Bainbridge gets up from the table, recovering from the chill, and shows off his ability to locate by echo, identifying correctly all the barriers around him, to the extent of picking out the corners on the window framing. Turning blind at the age of seven, Bainbridge never understood the complexities of football from a visual perspective. Others, whose vision changed later in life, have that appreciation but not the same internal awareness. Bainbridge says all share their different skills but each of their lives has benefited from taking up the sport. “It has massively improved my life skills,” he says. “Everything I use on the football pitch I use if I’m walking down the street.”

Pugh, a former semi-pro player, began his career in blind football as a goalkeeper. Rocketing shots and toe-pokes are common, he explains, speed being of the essence in an attempt to catch a keeper off guard. “There are some players in the world who are unbelievably accurate in their shooting,” he says. “It’s really hard to even fathom how they know what they’re doing, but they just do.”
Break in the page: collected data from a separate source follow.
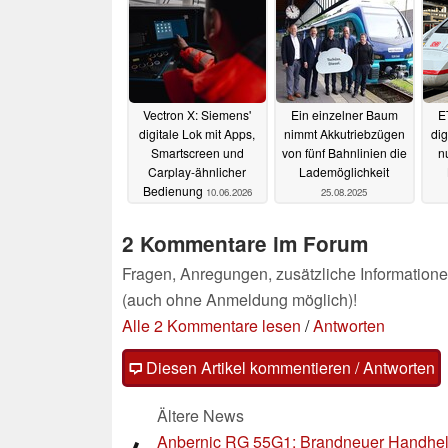
Vectron X: Siemens'
Ein einzelner Baum
E
digitale Lok mit Apps,
nimmt Akkutriebzügen
dig
Smartscreen und
von fünf Bahnlinien die
n
Carplay-ähnlicher
Lademöglichkeit
Bedienung
10.06.2026
25.08.2025
2 Kommentare im Forum
Fragen, Anregungen, zusätzliche Informatione
(auch ohne Anmeldung möglich)!
Alle 2 Kommentare lesen
/
Antworten
Diesen Artikel kommentieren / Antworten
Ältere News
Anbernic RG 55G1: Brandneuer Handhe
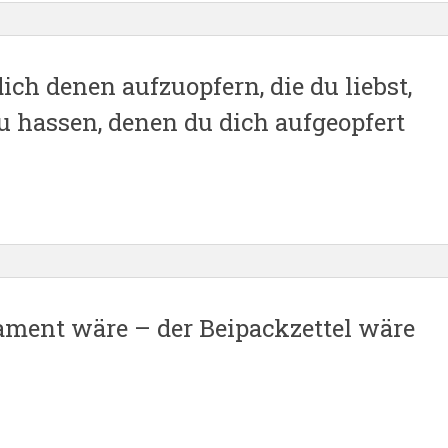
ch denen aufzuopfern, die du liebst,
zu hassen, denen du dich aufgeopfert
ament wäre – der Beipackzettel wäre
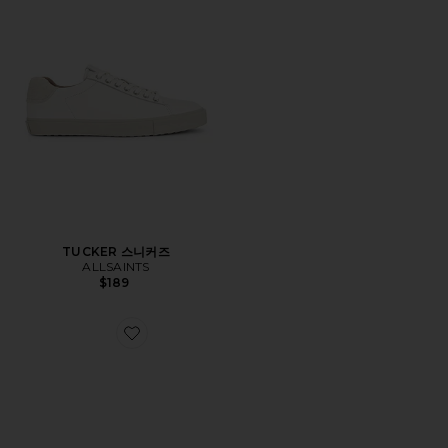
TUCKER 스니커즈
ALLSAINTS
$189
Favorite 스니커즈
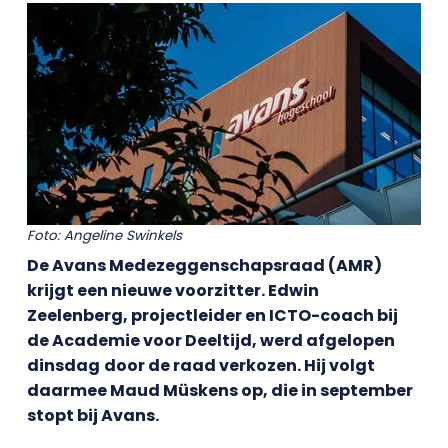
Foto: Angeline Swinkels
De Avans Medezeggenschapsraad (AMR)
krijgt een nieuwe voorzitter. Edwin
Zeelenberg, projectleider en ICTO-coach bij
de Academie voor Deeltijd, werd
afgelopen
dinsdag
door de raad verkozen. Hij volgt
daarmee Maud Müskens op, die in september
stopt bij Avans.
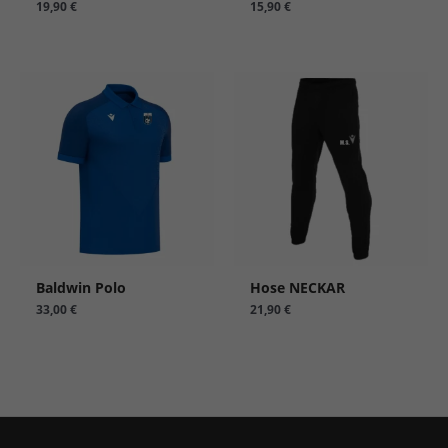
19,90
€
15,90
€
Wenn Sie unter 16 Jahre alt sind und Ihre Zustimmung zu
freiwilligen Diensten geben möchten, müssen Sie Ihre
Erziehungsberechtigten um Erlaubnis bitten.
Wir verwenden Cookies und andere Technologien auf unserer
Website. Einige von ihnen sind essenziell, während andere
uns helfen, diese Website und Ihre Erfahrung zu verbessern.
Personenbezogene Daten können verarbeitet werden (z. B. IP-
Adressen), z. B. für personalisierte Anzeigen und Inhalte oder
Anzeigen- und Inhaltsmessung.
Weitere Informationen über
die Verwendung Ihrer Daten finden Sie in unserer
Datenschutzerklärung
.
Hier finden Sie eine Übersicht über alle verwendeten Cookies.
Sie können Ihre Zustimmung zu ganzen Kategorien geben
oder sich weitere Informationen anzeigen lassen und so nur
Baldwin Polo
Hose NECKAR
bestimmte Cookies auswählen.
33,00
€
21,90
€
Alle akzeptieren
Einstellungen speichern
Nur essenzielle Cookies akzeptieren
Zurück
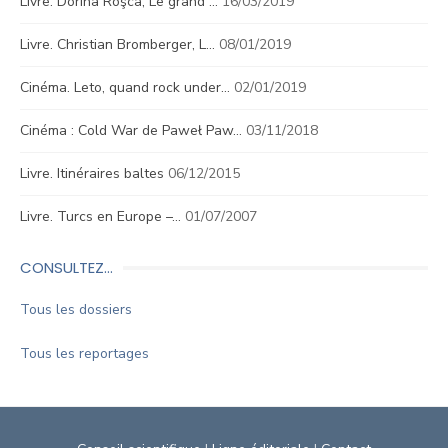
Livre. Dorina Roşca, Le grand …
16/03/2019
Livre. Christian Bromberger, L…
08/01/2019
Cinéma. Leto, quand rock under…
02/01/2019
Cinéma : Cold War de Paweł Paw…
03/11/2018
Livre. Itinéraires baltes
06/12/2015
Livre. Turcs en Europe –…
01/07/2007
CONSULTEZ…
Tous les dossiers
Tous les reportages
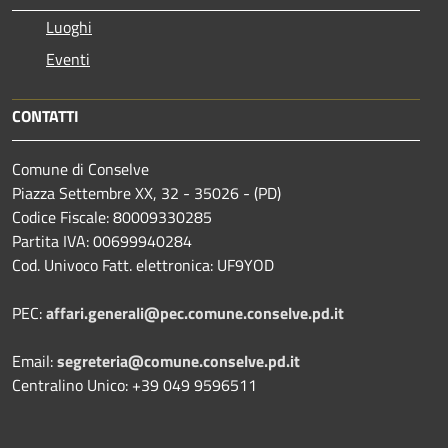
Luoghi
Eventi
CONTATTI
Comune di Conselve
Piazza Settembre XX, 32 - 35026 - (PD)
Codice Fiscale: 80009330285
Partita IVA: 00699940284
Cod. Univoco Fatt. elettronica: UF9YOD
PEC:
affari.generali@pec.comune.conselve.pd.it
Email:
segreteria@comune.conselve.pd.it
Centralino Unico: +39 049 9596511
After playing for England under the tutelage of Tony Larkin, the godfather of blind football in England, Pugh has been head coach since 2014. His involvement extends from grassroots to elite level. He finds himself deeply involved in a long-awaited expansion of the game.

This autumn the Football Association announced its first strategy for the development of disability football. This meant an increase in funding and an emphasis on increasing participation.

But in blind football the grassroots essentially remains to be built. There are only three teams. It includes about 50 players and “we’re talking all ages, sizes and genders”, Pugh says.

One of the commitments in the FA’s Football Your Way strategy is to create a women’s international team. There is also, at grassroots level, FA-funded expansion into 19 new sites of what is called B1, a small-sided controlled version of blind football that seeks to introduce more visually impaired people to the game.

B1, Pugh says, takes place in a “controlled environment” that means it can be safe. “Quite often people are turned off blind football because family, friends, guardians are worried it’s an aggressive game,” he says. “Sometimes [people choose] the safer sports because you get the same social interaction and some life skills along the way. But they’re not the same as those you get when you play football. I find that our players are not only stupidly independent but their life skills are such that you wouldn’t notice their disability. Which I think is amazing.”

The UN-endorsed International Day of People with Disabilities falls on Friday. Its goals are to raise awareness but also encourage optimism and Pugh has that in abundance. He says a new approach to the grassroots will help blind football grow exponentially, with hundreds of people set to come into the game. “It’s going to change everything,” he says. “I don’t walk around hoping that people are going to be blind but sadly people will lose their sight either congenitally or throughout their life and we want to give them a chance, at any age. So I’m excited about the future.”

Bainbridge went on to captain England to two 0-0 draws against Germany last weekend. He too is excited about the growth in the sport, allowing blind people to develop skills and expose themselves to risk on their own terms. “Going into blind football is mainstream football for us and now you’ve got kids who are playing it from seven years old. Can you imagine what kind of opportunities that is giving them?”